◆ EXERCISE PROMPT
Show each line of the records below that contains the string "width". Case must match.

◆ DATASET RECORDS
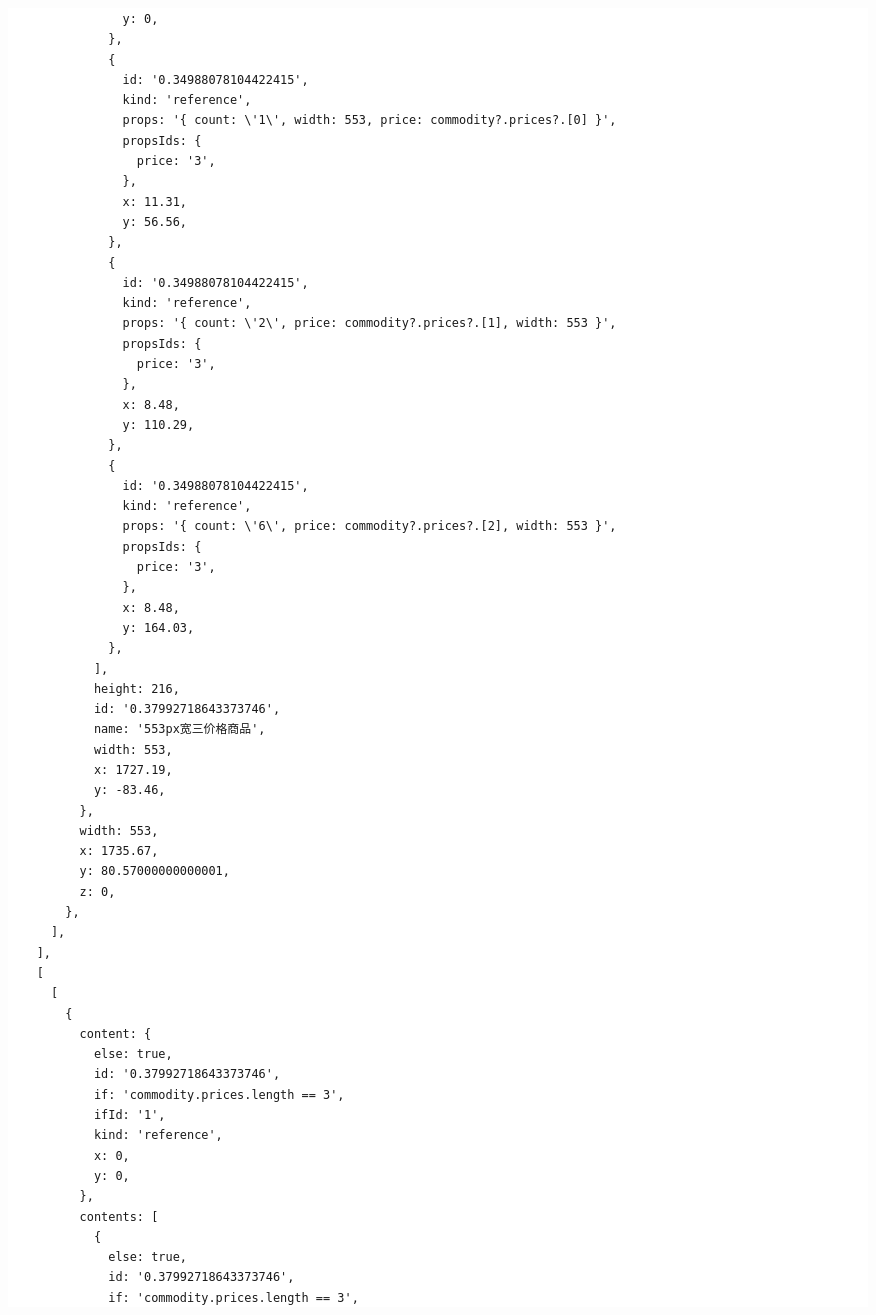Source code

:                     y: 0,
                  },
                  {
                    id: '0.34988078104422415',
                    kind: 'reference',
                    props: '{ count: \'1\', width: 553, price: commodity?.prices?.[0] }',
                    propsIds: {
                      price: '3',
                    },
                    x: 11.31,
                    y: 56.56,
                  },
                  {
                    id: '0.34988078104422415',
                    kind: 'reference',
                    props: '{ count: \'2\', price: commodity?.prices?.[1], width: 553 }',
                    propsIds: {
                      price: '3',
                    },
                    x: 8.48,
                    y: 110.29,
                  },
                  {
                    id: '0.34988078104422415',
                    kind: 'reference',
                    props: '{ count: \'6\', price: commodity?.prices?.[2], width: 553 }',
                    propsIds: {
                      price: '3',
                    },
                    x: 8.48,
                    y: 164.03,
                  },
                ],
                height: 216,
                id: '0.37992718643373746',
                name: '553px宽三价格商品',
                width: 553,
                x: 1727.19,
                y: -83.46,
              },
              width: 553,
              x: 1735.67,
              y: 80.57000000000001,
              z: 0,
            },
          ],
        ],
        [
          [
            {
              content: {
                else: true,
                id: '0.37992718643373746',
                if: 'commodity.prices.length == 3',
                ifId: '1',
                kind: 'reference',
                x: 0,
                y: 0,
              },
              contents: [
                {
                  else: true,
                  id: '0.37992718643373746',
                  if: 'commodity.prices.length == 3',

◆ TASK OUTPUT
                    props: '{ count: \'1\', width: 553, price: commodity?.prices?.[0] }',
                    props: '{ count: \'2\', price: commodity?.prices?.[1], width: 553 }',
                    props: '{ count: \'6\', price: commodity?.prices?.[2], width: 553 }',
                width: 553,
              width: 553,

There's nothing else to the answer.